Task brief:
Substitute "Frauentreff" for every instance of "Frauenabend" in the text of all the items below, keeping everything else unchanged. Leave the pictures out of your answer.

Page-level text extractions:
┌──
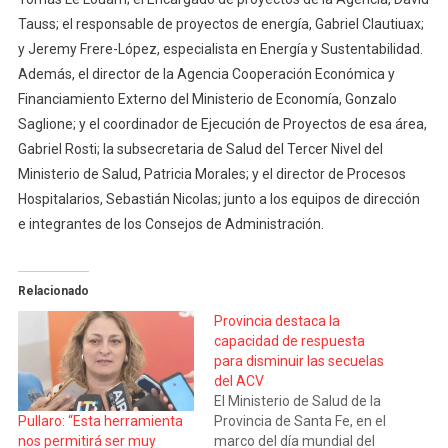
Tauss; el responsable de proyectos de energía, Gabriel Clautiuax;
y Jeremy Frere-López, especialista en Energía y Sustentabilidad.
Además, el director de la Agencia Cooperación Económica y
Financiamiento Externo del Ministerio de Economía, Gonzalo
Saglione; y el coordinador de Ejecución de Proyectos de esa área,
Gabriel Rosti; la subsecretaria de Salud del Tercer Nivel del
Ministerio de Salud, Patricia Morales; y el director de Procesos
Hospitalarios, Sebastián Nicolas; junto a los equipos de dirección
e integrantes de los Consejos de Administración.
Relacionado
Provincia destaca la
capacidad de respuesta
para disminuir las secuelas
del ACV
El Ministerio de Salud de la
Provincia de Santa Fe, en el
Pullaro: “Esta herramienta
marco del día mundial del
nos permitirá ser muy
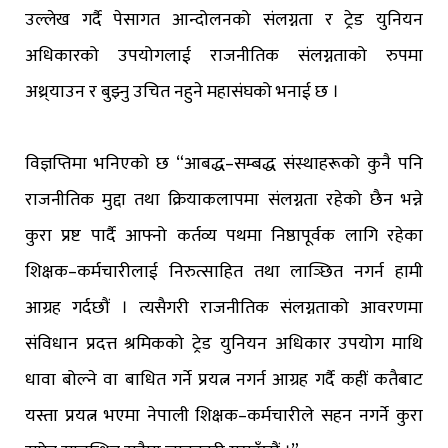
उल्लेख गर्दै पेसागत आन्दोलनको संलग्नता र ट्रेड युनियन
अधिकारको उपयोगलाई राजनीतिक संलग्नताको रुपमा
अथ्र्याउन र बुझ्नु उचित नहुने महासंघको भनाई छ ।
विज्ञप्तिमा भनिएको छ “आबद्ध–सम्बद्ध संस्थाहरूको कुनै पनि
राजनीतिक मुद्दा तथा क्रियाकलापमा संलग्नता रहेको छैन भन्ने
कुरा प्रष्ट पार्दै आफ्नो कर्तव्य पथमा निष्ठापूर्वक लागि रहेका
शिक्षक–कर्मचारीलाई निरुत्साहित तथा लाञ्छित नगर्न हामी
आग्रह गर्दछौं । त्यसैगरी राजनीतिक संलग्नताको आवरणमा
संविधान प्रदत्त श्रमिकको ट्रेड युनियन अधिकार उपयोग माथि
धावा बोल्ने वा बाधित गर्ने प्रयत्न नगर्न आग्रह गर्दै कहीं कतैबाट
यस्ता प्रयत्न भएमा नेपाली शिक्षक–कर्मचारीले सहन नगर्ने कुरा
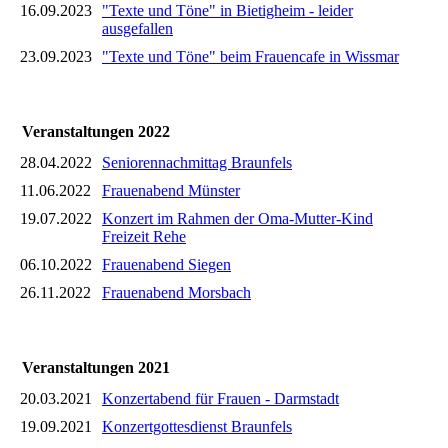
16.09.2023
"Texte und Töne" in Bietigheim - leider
ausgefallen
23.09.2023
"Texte und Töne" beim Frauencafe in Wissmar
Veranstaltungen 2022
28.04.2022
Seniorennachmittag Braunfels
11.06.2022
Frauenabend Münster
19.07.2022
Konzert im Rahmen der Oma-Mutter-Kind
Freizeit Rehe
06.10.2022
Frauenabend Siegen
26.11.2022
Frauenabend Morsbach
Veranstaltungen 2021
20.03.2021
Konzertabend für Frauen - Darmstadt
19.09.2021
Konzertgottesdienst Braunfels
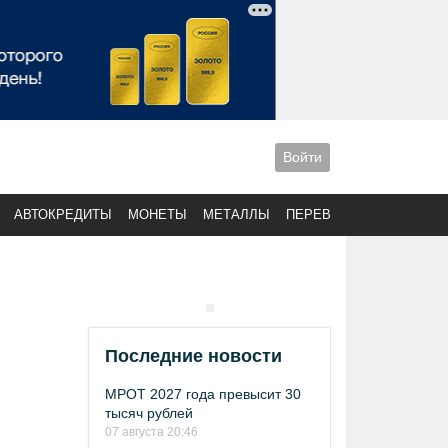
Войти
АВТОКРЕДИТЫ
МОНЕТЫ
МЕТАЛЛЫ
ПЕРЕВОДЫ
Последние новости
МРОТ 2027 года превысит 30
тысяч рублей
07 августа 20:46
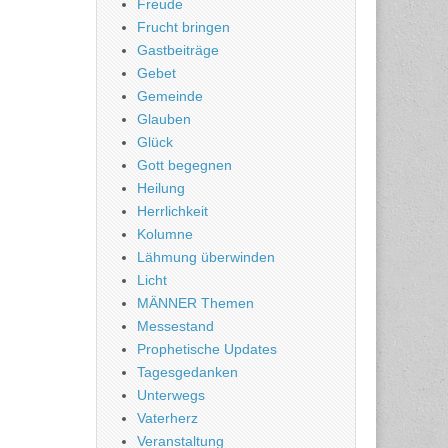
Freude
Frucht bringen
Gastbeiträge
Gebet
Gemeinde
Glauben
Glück
Gott begegnen
Heilung
Herrlichkeit
Kolumne
Lähmung überwinden
Licht
MÄNNER Themen
Messestand
Prophetische Updates
Tagesgedanken
Unterwegs
Vaterherz
Veranstaltung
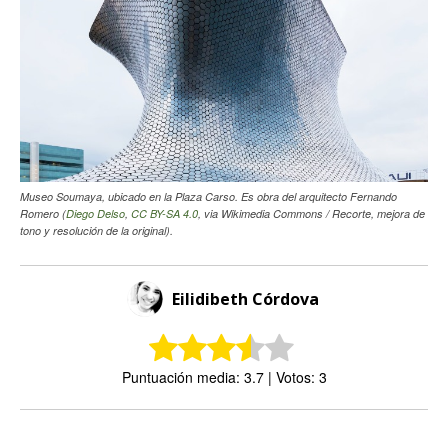
Museo Soumaya, ubicado en la Plaza Carso. Es obra del arquitecto Fernando
Romero (
Diego Delso
,
CC BY-SA 4.0
, via Wikimedia Commons / Recorte, mejora de
tono y resolución de la original).
Eilidibeth Córdova
Puntuación media: 3.7 | Votos: 3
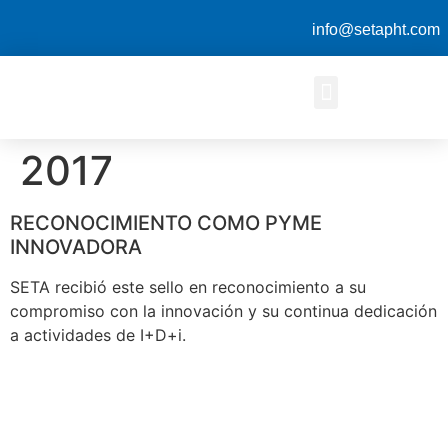
info@setapht.com
2017
RECONOCIMIENTO COMO PYME
INNOVADORA
SETA recibió este sello en reconocimiento a su
compromiso con la innovación y su continua dedicación
a actividades de I+D+i.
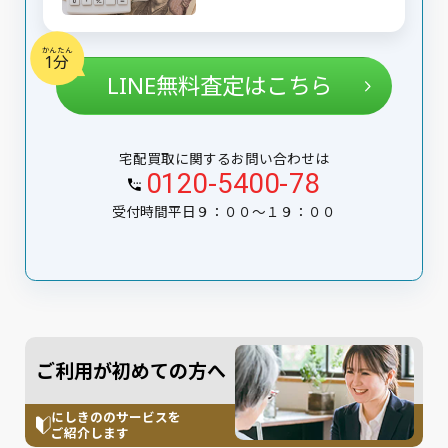
かんたん
1分
LINE無料査定はこちら
宅配買取に関するお問い合わせは
0120-5400-78
受付時間平日９：００〜１９：００
ご利用が初めての方へ
にしきののサービスを
ご紹介します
└──
Your solution:
Tauss; el responsable de proyectos de energía, Gabriel Clautiuax;
y Jeremy Frere-López, especialista en Energía y Sustentabilidad.
Además, el director de la Agencia Cooperación Económica y
Financiamiento Externo del Ministerio de Economía, Gonzalo
Saglione; y el coordinador de Ejecución de Proyectos de esa área,
Gabriel Rosti; la subsecretaria de Salud del Tercer Nivel del
Ministerio de Salud, Patricia Morales; y el director de Procesos
Hospitalarios, Sebastián Nicolas; junto a los equipos de dirección
e integrantes de los Consejos de Administración.
Relacionado
Provincia destaca la
capacidad de respuesta
para disminuir las secuelas
del ACV
El Ministerio de Salud de la
Provincia de Santa Fe, en el
Pullaro: “Esta herramienta
marco del día mundial del
nos permitirá ser muy
उल्लेख गर्दै पेसागत आन्दोलनको संलग्नता र ट्रेड युनियन
अधिकारको उपयोगलाई राजनीतिक संलग्नताको रुपमा
अथ्र्याउन र बुझ्नु उचित नहुने महासंघको भनाई छ ।
विज्ञप्तिमा भनिएको छ “आबद्ध–सम्बद्ध संस्थाहरूको कुनै पनि
राजनीतिक मुद्दा तथा क्रियाकलापमा संलग्नता रहेको छैन भन्ने
कुरा प्रष्ट पार्दै आफ्नो कर्तव्य पथमा निष्ठापूर्वक लागि रहेका
शिक्षक–कर्मचारीलाई निरुत्साहित तथा लाञ्छित नगर्न हामी
आग्रह गर्दछौं । त्यसैगरी राजनीतिक संलग्नताको आवरणमा
संविधान प्रदत्त श्रमिकको ट्रेड युनियन अधिकार उपयोग माथि
धावा बोल्ने वा बाधित गर्ने प्रयत्न नगर्न आग्रह गर्दै कहीं कतैबाट
यस्ता प्रयत्न भएमा नेपाली शिक्षक–कर्मचारीले सहन नगर्ने कुरा
16.09.2023
"Texte und Töne" in Bietigheim - leider
ausgefallen
23.09.2023
"Texte und Töne" beim Frauencafe in Wissmar
Veranstaltungen 2022
28.04.2022
Seniorennachmittag Braunfels
11.06.2022
Frauentreff Münster
19.07.2022
Konzert im Rahmen der Oma-Mutter-Kind
Freizeit Rehe
06.10.2022
Frauentreff Siegen
26.11.2022
Frauentreff Morsbach
Veranstaltungen 2021
20.03.2021
Konzertabend für Frauen - Darmstadt
19.09.2021
Konzertgottesdienst Braunfels
Войти
АВТОКРЕДИТЫ
МОНЕТЫ
МЕТАЛЛЫ
ПЕРЕВОДЫ
Последние новости
МРОТ 2027 года превысит 30
тысяч рублей
07 августа 20:46
Freude
Frucht bringen
Gastbeiträge
Gebet
Gemeinde
Glauben
Glück
Gott begegnen
Heilung
Herrlichkeit
Kolumne
Lähmung überwinden
Licht
MÄNNER Themen
Messestand
Prophetische Updates
Tagesgedanken
Unterwegs
Vaterherz
Veranstaltung
Museo Soumaya, ubicado en la Plaza Carso. Es obra del arquitecto Fernando
Romero (
Diego Delso
,
CC BY-SA 4.0
, via Wikimedia Commons / Recorte, mejora de
tono y resolución de la original).
Eilidibeth Córdova
Puntuación media: 3.7 | Votos: 3
info@setapht.com
2017
RECONOCIMIENTO COMO PYME
INNOVADORA
SETA recibió este sello en reconocimiento a su
compromiso con la innovación y su continua dedicación
a actividades de I+D+i.
かんたん
1分
LINE無料査定はこちら
宅配買取に関するお問い合わせは
0120-5400-78
受付時間平日９：００〜１９：００
ご利用が初めての方へ
にしきののサービスを
ご紹介します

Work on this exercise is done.